Throughout the course of the workshop this summer, team members learned to network with each other and to team-write grant proposals. An example of the types of grant proposals is one called Project CI being put together by Detine Bowers in communication studies to fund the African American Museum in Christiansburg. "Most people don't know it exists, that it was founded in 1866, and that Booker T. Washington was on the advisory board," Roy said. "We plan to make it a center for African American culture in the heart of Southwest Virginia."

"The possibilities of Project CI for wedding the efforts of Virginia Tech students, staff, faculty, and CI alumni to educate regional and national audiences about the rich heritage of the African American school that served this region are enormous," Bowers said.

The service-learning program also plans to continue a project already begun, that of sending students to Lincoln Terrace Elementary School in Roanoke to teach first and second graders to read.

"All these projects will bring the community into the classroom and take the classroom out into the community," Roy said. "That excites us so much.

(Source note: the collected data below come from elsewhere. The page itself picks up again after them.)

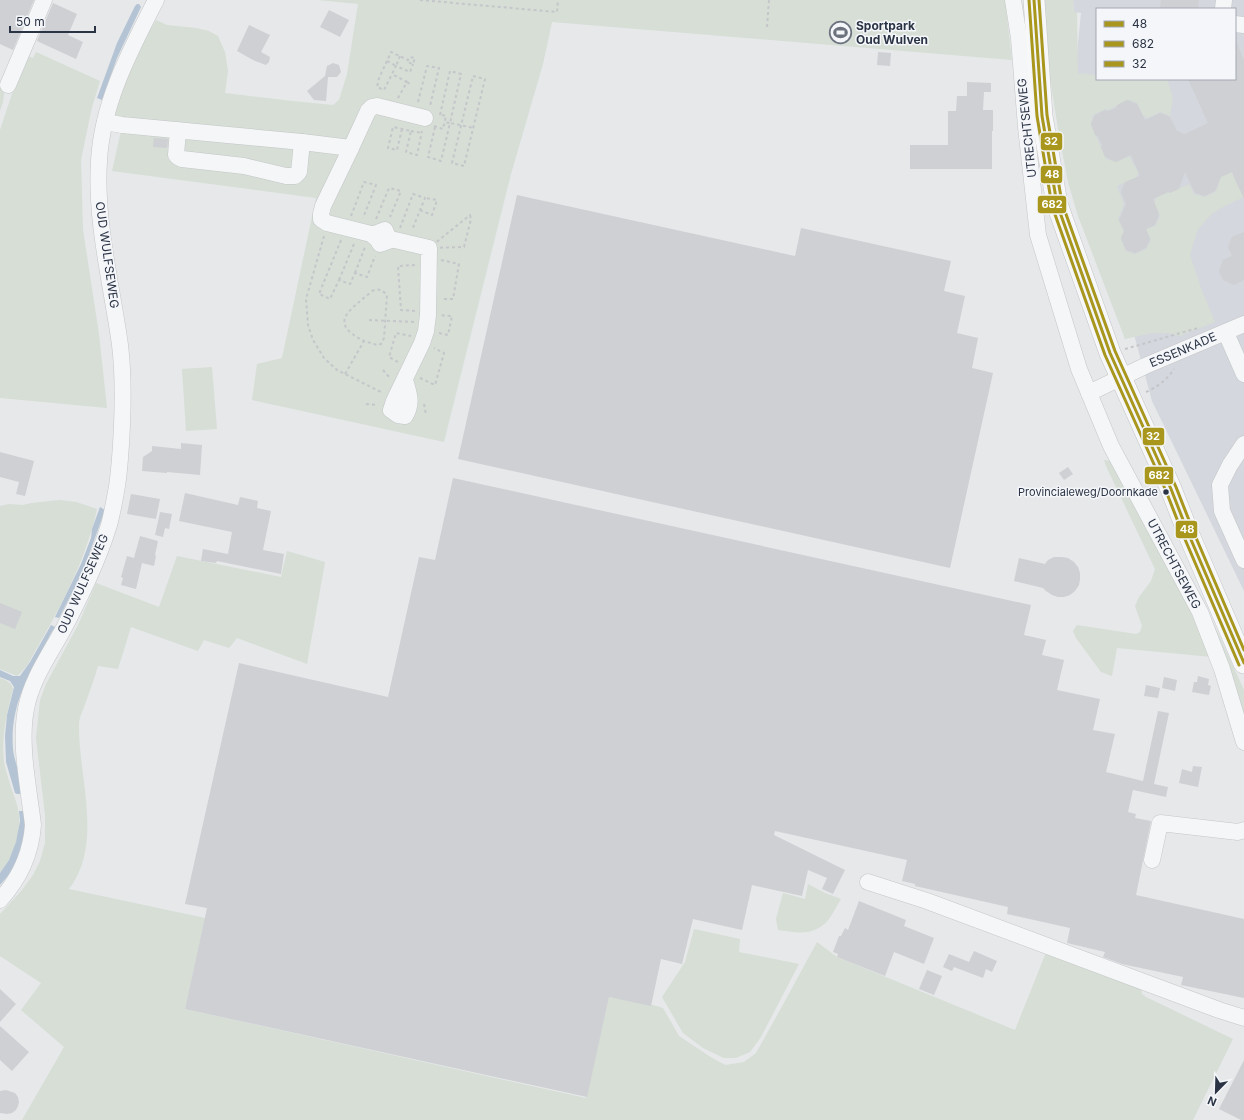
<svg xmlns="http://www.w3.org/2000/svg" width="1244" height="1120" font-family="Inter,sans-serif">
<rect width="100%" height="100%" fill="#e6e8ea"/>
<!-- built -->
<path fill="#d4d7dd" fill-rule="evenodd" d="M 1073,0 L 1244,0 L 1244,591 L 1152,401 L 1072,105 L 1081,13 L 1074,12 ZM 1097,9 L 1235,9 L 1235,79 L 1097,79 Z"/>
<!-- green -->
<g fill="#d6ded6">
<polygon points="318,0 1005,0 1012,60 552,22 543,64 511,174 444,442 252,400 257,364 282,358 316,198 112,171 124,118 109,115 141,34 152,27 156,20 167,25 196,28 209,31 218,36 225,52 228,71 225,93 293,101 333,105 339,100 347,74 358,4"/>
<polygon points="1040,0 1073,0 1074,12 1077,12 1078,73 1097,75 1097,79 1167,79 1173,98 1170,116 1160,112 1148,118 1143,116 1137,103 1129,100 1108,110 1106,109 1093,115 1091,124 1106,159 1116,162 1129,156 1138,172 1137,177 1117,186 1124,204 1118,219 1124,231 1121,239 1126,251 1135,254 1146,249 1151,240 1146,229 1155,226 1160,216 1154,204 1157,197 1189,184 1194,194 1204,197 1215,192 1219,185 1214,171 1225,156 1239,189 1244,188 1244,197 1225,206 1213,213 1206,220 1197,231 1190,255 1201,288 1215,322 1180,336 1167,333 1152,333 1125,339 1078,216 1068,182 1059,135 1042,28"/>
<polygon points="36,52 100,81 92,107 81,160 83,230 99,334 107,408 0,398 0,130 13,91 11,89 25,55 33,58"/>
<polygon points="0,85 5,87 3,102 0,111"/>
<polygon points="212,367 217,429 186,431 182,369"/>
<polygon points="1104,460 1112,461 1188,602 1212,657 1117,648 1112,676 1101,672 1076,638 1073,631 1077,625 1136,634 1140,632 1142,626 1135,606 1139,597 1151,581 1155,569 1106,466"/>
<path d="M 60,500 L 76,502 L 97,509 C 95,518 93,527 90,535 C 78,574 58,611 38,646 C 32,656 27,669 17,676 L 0,669 L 0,506 L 9,504 L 23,505 L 31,503 Z"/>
<path d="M 287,551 L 325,562 L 307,664 L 237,638 L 229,648 L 204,640 L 198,651 L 131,627 L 118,669 L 98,666 C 94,680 89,693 84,707 C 82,712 79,719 79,724 C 78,777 104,843 69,889 L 205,918 L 185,1009 L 586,1098 L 609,997 L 653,1005 L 663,1008 L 679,1036 L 709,1056 L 725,1065 L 744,1062 L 756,1053 L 785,1001 L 817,942 L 837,957 L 1015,1030 L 1047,950 L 1141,989 L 1142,994 L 1146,997 L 1233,1039 L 1193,1120 L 22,1120 L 64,1047 L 21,1010 L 41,983 L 0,956 L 0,914 L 22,890 L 33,875 L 40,861 L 45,843 L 45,815 L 36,738 L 40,700 L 46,684 L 78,625 L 96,583 L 159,607 L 177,556 L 281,577 Z"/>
<polygon points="1201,596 1244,690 1244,723 1199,601"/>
<path d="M 0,678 C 6,680 11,682 13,689 C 7,712 1,736 4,761 C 5,769 8,777 10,784 C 13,794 19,807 19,817 C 20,837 13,857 0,873 Z"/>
<path d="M 808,884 L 825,893 L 841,899 C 836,907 830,920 823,925 C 810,936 794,932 778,930 L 776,919 L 783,893 L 805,899 Z"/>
<polygon points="694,929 740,939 739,952 799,964 761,1037 750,1052 736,1058 724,1058 703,1048 683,1033 662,997 685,962"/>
</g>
<!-- water -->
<g fill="#b4c4d5">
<polygon points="137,4 139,4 141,7 117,58 102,100 97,98 117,43 135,6"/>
<polygon points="100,507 105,510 87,560 74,589 59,618 55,617 81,564 91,538 92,529"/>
<path d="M 51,625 L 55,627 C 50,634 46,643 42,651 C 24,684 10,710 13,749 C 14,761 24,784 20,794 L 17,794 L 15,793 L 6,762 L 5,736 L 7,715 L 14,687 L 10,681 L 0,677 L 0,670 L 13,676 L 20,676 L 30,662 Z"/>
<path d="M 19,811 L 25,811 C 27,841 21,863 0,885 L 0,873 L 9,860 L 16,842 L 20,821 Z"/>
</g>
<!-- building -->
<g fill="#ced0d3">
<polygon points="0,0 34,0 13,50 0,44"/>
<polygon points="1161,0 1199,0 1198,9 1160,9"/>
<polygon points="53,3 77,14 68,35 83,42 76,59 37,41"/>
<polygon points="329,10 349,20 340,37 320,27"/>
<polygon points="249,25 270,35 261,52 270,57 269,62 266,65 253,60 237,51"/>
<polygon points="1235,39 1244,60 1244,199 1232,172 1221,177 1215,191 1205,196 1195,193 1185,172 1179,189 1170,193 1168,192 1153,199 1159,214 1155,225 1146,229 1150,239 1146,248 1135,253 1126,250 1121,238 1124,231 1119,220 1126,204 1121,192 1125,182 1140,176 1131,155 1116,162 1105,157 1101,147 1102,145 1098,136 1095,135 1091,124 1095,115 1105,110 1108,111 1116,108 1117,105 1127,100 1137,104 1145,120 1160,113 1170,117 1177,131 1185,134 1208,123 1188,79 1235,79"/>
<polygon points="878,52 891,53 890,66 877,65"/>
<polygon points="333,63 339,65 341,72 337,77 328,77 326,101 314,100 307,91 325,76 327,66"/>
<polygon points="967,82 991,83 991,92 984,92 983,110 993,110 993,131 992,131 992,169 910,169 910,145 948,145 948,111 956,111 957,96 967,96"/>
<polygon points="154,138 168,139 167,148 153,147"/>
<polygon points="517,195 795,256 801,228 951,261 944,291 965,296 957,333 978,338 972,368 993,373 950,568 458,459"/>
<polygon points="1244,232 1244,280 1234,285 1223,280 1219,271 1223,260 1232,256 1228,247 1232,237"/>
<polygon points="181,443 202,445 200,475 167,472 167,473 142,471 143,457 152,451 152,446 181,449"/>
<polygon points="0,452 34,461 25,496 16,494 19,482 0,477"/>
<polygon points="1068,467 1073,474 1064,480 1059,473"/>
<polygon points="453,478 1031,605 1024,635 1046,640 1042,655 1064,660 1057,690 1100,699 1093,730 1115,734 1106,772 1143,781 1158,711 1169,713 1154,784 1168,787 1166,797 1133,790 1128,812 1136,814 1135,818 1151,821 1136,895 1244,919 1244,998 1181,985 1183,977 1122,964 1103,957 1105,952 1067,943 1070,928 1007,914 1008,907 915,886 915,884 902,881 907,860 775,831 774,835 845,870 833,894 822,889 827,878 808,870 802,896 752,885 742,930 693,919 682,964 661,959 651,1006 609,997 587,1097 185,1009 207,908 185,904 239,663 388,697 419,557 435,560"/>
<polygon points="185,493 238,505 240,497 258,501 257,508 271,511 263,550 284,554 281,574 217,561 216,563 201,561 203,549 228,554 232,532 179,521"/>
<polygon points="131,494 160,499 156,519 127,514"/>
<polygon points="160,512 172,514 169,529 165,528 163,537 155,535"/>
<polygon points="140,536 158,541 155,555 156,556 154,566 142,563 136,589 121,585 123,578 121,577 127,556 134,558"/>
<polygon points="1054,557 1062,557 1068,558 1074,562 1078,567 1080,573 1080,579 1079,585 1075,591 1070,595 1064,597 1058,597 1052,595 1046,591 1043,588 1014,581 1019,558 1045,564 1048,560"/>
<polygon points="0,603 22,612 15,629 0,623"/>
<polygon points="1198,676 1209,679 1208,685 1211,686 1209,695 1192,692 1194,682 1197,682"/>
<polygon points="1164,677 1177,680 1175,691 1162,688"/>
<polygon points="1146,685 1160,688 1158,698 1144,696"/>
<polygon points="1193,766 1202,767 1198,787 1179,783 1182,769 1192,772"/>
<polygon points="859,901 906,920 904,926 934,938 924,964 894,952 885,976 837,957 838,954 833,952 839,936 841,936 845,928 848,930"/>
<polygon points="974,951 997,961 992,972 986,969 983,978 954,967 952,971 943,967 949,954 969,962"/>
<polygon points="927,970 942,976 934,995 919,989"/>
<polygon points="0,989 16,1004 0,1022"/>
<polygon points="0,1026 29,1052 12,1071 0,1060"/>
<polygon points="1244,1060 1244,1120 1241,1120 1219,1109"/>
<polygon points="6,1090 15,1093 18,1097 19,1102 18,1106 16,1110 12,1113 7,1114 0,1113 0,1091"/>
</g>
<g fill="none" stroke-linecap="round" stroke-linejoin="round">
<defs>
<g id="minor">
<polyline points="1013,0 1019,38 1026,127 1038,235 1079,369 1111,446 1200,612 1222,669 1244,742"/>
<polyline points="1223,9 1224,0"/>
<polyline points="1235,24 1244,25"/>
<polyline points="8,85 44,0"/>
<polyline points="105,122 122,125 302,142 299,172 295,176 286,176 244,166 182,159 178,157 176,155 178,130"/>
<polyline points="302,142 351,148 368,111 372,107 377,106 425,118"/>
<polyline points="351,148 323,206 321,214 321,219 327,223 371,234 375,234 385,230 387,235 391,240 380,244 377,239 371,234"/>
<path d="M 395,240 L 429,248 L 428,315 L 426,331 L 422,343 L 394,401 L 391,410 L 398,415 L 405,416 C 413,403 409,394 405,380"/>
<polyline points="1226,333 1244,374"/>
<polyline points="1089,393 1145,366 1244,324"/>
<polyline points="1244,444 1230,465 1220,485 1222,511 1244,560"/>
<polyline points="1152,860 1160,823 1238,832 1244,830"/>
<polyline points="868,882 927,901 1219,1010 1244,1018"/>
<path d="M 0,900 C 20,878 31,854 33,825 C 29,789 19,745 26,709 C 31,680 50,654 64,628 C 81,595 98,561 109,525 C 112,514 114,503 116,492 C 119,476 120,460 121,444 C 123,412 124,378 120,345 C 112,286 95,222 99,161 C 102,103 130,51 156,0"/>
</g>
<polyline id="major" points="1034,0 1042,116 1057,204 1110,353 1171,489 1189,535 1244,663"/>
</defs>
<!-- minor casing -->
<use href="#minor" stroke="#c4c6c8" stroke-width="17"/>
<!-- major casing -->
<use href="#major" stroke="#c2c5c8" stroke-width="22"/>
<!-- path -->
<g stroke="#c5c6ca" stroke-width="2" stroke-dasharray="3 3" stroke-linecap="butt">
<polyline points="420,0 557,12 558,0"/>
<polyline points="767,27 769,0"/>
<polyline points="400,56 396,66 387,61 391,52 408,60 407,62 413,64 415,58 410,57 408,60"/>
<polyline points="387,61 379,78 377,87 384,90 392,74"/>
<polygon points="473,76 485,79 464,166 452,163"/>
<polyline points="407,82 411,85"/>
<polyline points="398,98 407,82 392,74 396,66 410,72 413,64"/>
<polyline points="418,102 427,66 439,68 430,106"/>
<polyline points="440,115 450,71 461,74 450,123 474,128"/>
<polyline points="434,126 443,129 446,116 439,114"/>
<polyline points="435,127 428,157 441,161 450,123 444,122"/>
<polyline points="402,129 397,150 388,148 393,127 411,131 406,152 417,155 422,131"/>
<polyline points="411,131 422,133"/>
<polyline points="420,210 432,215 437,200 425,198"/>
<polygon points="470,215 471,219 464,247 429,248"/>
<polyline points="351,216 364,182 376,185 363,218"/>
<polyline points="376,219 389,188 401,191 390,217"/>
<polyline points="400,228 413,194 425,198 412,230"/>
<polyline points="324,236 306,299 308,325 313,340 324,358 337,370 383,393"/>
<polyline points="341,240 319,294 330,299 339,280 350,284 355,273 367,277 375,256"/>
<polyline points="441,260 459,264 453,299 442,299"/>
<polyline points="355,273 365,247 364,247"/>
<polyline points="339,280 354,244"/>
<polyline points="415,311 401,310 398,266 415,265"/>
<polyline points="369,320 414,322"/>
<polyline points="439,333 448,335 452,316 440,315"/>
<polyline points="1125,349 1198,328"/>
<polyline points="398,362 389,357 396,333 411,336"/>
<polyline points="383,370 390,378"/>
<path d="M 345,374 L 364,341 L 377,345 L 381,344 L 384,338 L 387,295 C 382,290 379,288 372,291 C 351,310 326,322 364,341"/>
<polyline points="420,378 435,385 444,353 434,348"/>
<path d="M 1146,392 C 1156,388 1168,379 1174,369"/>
<polyline points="366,404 377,405"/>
<polyline points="424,404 426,415"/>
</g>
<!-- minor -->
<use href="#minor" stroke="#f5f6f7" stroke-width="16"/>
<!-- major -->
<use href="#major" stroke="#f8f8f8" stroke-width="21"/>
<defs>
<polyline id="bus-1" points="1034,0 1042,116 1057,204 1110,353 1171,489 1189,535 1244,663"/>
<polyline id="bus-2" points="1029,0 1037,116 1052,206 1105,355 1166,491 1184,537 1239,665"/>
<polyline id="bus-3" points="1039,0 1047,115 1062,203 1115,351 1176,487 1194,533 1244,650"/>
</defs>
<!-- bus-1 casing -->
<use href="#bus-1" stroke="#f4f6f9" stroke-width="6"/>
<!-- bus-2 casing -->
<use href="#bus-2" stroke="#f4f6f9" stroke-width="6"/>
<!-- bus-3 casing -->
<use href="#bus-3" stroke="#f4f6f9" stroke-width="6"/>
<!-- bus-1 -->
<use href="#bus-1" stroke="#a8971c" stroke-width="3"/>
<!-- bus-2 -->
<use href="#bus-2" stroke="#a8971c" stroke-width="3"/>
<!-- bus-3 -->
<use href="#bus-3" stroke="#a8971c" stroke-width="3"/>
</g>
<!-- icons -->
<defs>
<symbol id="stadium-ring" viewBox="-11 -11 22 22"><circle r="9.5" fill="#f4f6f9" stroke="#6c737f" stroke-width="1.5"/><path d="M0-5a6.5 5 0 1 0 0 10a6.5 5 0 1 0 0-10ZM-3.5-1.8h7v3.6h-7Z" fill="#6c737f"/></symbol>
</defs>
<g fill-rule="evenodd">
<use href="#stadium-ring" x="828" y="20" width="25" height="25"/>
</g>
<!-- markers -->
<circle fill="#2b3445" stroke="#f4f6f9" stroke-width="1.5" cx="1166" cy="492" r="3.5"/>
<g text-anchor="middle" stroke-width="3" stroke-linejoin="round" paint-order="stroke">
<!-- bus labels -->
<g font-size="11" fill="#2b3445" stroke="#f4f6f9" text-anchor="end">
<text x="1158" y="496">Provincialeweg/Doornkade</text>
</g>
<!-- poi labels -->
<g font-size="12" font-weight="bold" fill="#2b3445" stroke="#f4f6f9" text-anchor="start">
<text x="856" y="30">Sportpark<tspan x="856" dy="14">Oud Wulven</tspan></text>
</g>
<!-- street labels -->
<g font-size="12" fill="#2b3445" stroke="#f4f6f9">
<text transform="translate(1027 128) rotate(-96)" y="4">UTRECHTSEWEG</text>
<text transform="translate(107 255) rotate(82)" y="4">OUD WULFSEWEG</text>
<text transform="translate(1183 350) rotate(-23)" y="4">ESSENKADE</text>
<text transform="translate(1174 564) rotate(62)" y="4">UTRECHTSEWEG</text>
<text transform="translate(83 584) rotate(-66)" y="4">OUD WULFSEWEG</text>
</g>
</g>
<g stroke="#f4f6f9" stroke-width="1.5">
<rect x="1040" y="132" width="23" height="19" rx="4" fill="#a8971c"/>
<rect x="1040" y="165" width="23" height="19" rx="4" fill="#a8971c"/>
<rect x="1037" y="195" width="30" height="19" rx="4" fill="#a8971c"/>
<rect x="1142" y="427" width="23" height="19" rx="4" fill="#a8971c"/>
<rect x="1144" y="466" width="30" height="19" rx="4" fill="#a8971c"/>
<rect x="1175" y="520" width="23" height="19" rx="4" fill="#a8971c"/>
</g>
<g font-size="11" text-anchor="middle" font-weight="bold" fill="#fff">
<text x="1051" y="145">32</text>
<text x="1052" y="178">48</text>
<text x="1052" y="208">682</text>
<text x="1153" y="440">32</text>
<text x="1159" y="479">682</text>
<text x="1187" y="533">48</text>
</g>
<!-- legend -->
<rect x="1096" y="8" width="140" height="72" fill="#f4f6f9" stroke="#a4a8b1"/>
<rect x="1104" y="21" width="20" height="6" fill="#a8971c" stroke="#a4a8b1"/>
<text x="1132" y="28" font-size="12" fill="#2b3445">48</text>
<rect x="1104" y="41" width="20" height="6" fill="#a8971c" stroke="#a4a8b1"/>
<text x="1132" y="48" font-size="12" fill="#2b3445">682</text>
<rect x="1104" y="61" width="20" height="6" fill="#a8971c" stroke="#a4a8b1"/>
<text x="1132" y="68" font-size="12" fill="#2b3445">32</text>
<!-- north arrow -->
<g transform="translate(1216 1092) rotate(203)" stroke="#f4f6f9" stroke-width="3" paint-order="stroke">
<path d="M0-3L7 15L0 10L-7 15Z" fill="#2b3445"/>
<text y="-6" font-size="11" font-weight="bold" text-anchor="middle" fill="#2b3445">N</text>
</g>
<!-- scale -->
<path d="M10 26v6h85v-6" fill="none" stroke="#2b3445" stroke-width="2"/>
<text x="16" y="26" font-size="12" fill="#2b3445" stroke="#f4f6f9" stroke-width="3" paint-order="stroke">50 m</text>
</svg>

By next year, we hope to have a thriving Service Learning Center on campus."

The team also involves such community-focus groups as the YMCA and the Virginia Action Council as equal partners.

"We have been told by a number of people that what we're doing has never been done before and that it would be impossible to bring so many different groups together, that we would be fragmentary and lose our purpose," Roy said. "That hasn't happened. We have been strengthened by our diversity and have every intent of working together until every student at Virginia Tech has an opportunity to participate in community service."

"This diverse grant-writing initiative is tremendous because it brings women and minority, faculty and administrators together to spark creative cooperative grant proposals related to service-learning," said Barbara Holcomb, co-director of the YMCA Student Programs and a workshop participant. "The YMCA is interested in seeing Virginia Tech embrace service-learning as a new pedagogy because service learning prepares students to be active, informed, and skillful citizens."

If service-learning works, students will be out working in the schools, women's centers and homeless shelters, will be working with ex-offenders and their families, and will be highly visible in Southwest Virginia. "That will result in a change in the relationship between this institution and the communities it serves," Roy said. "I can't think of a more profound way to change the general educational experience of our students at Virginia Tech than by pursuing this program."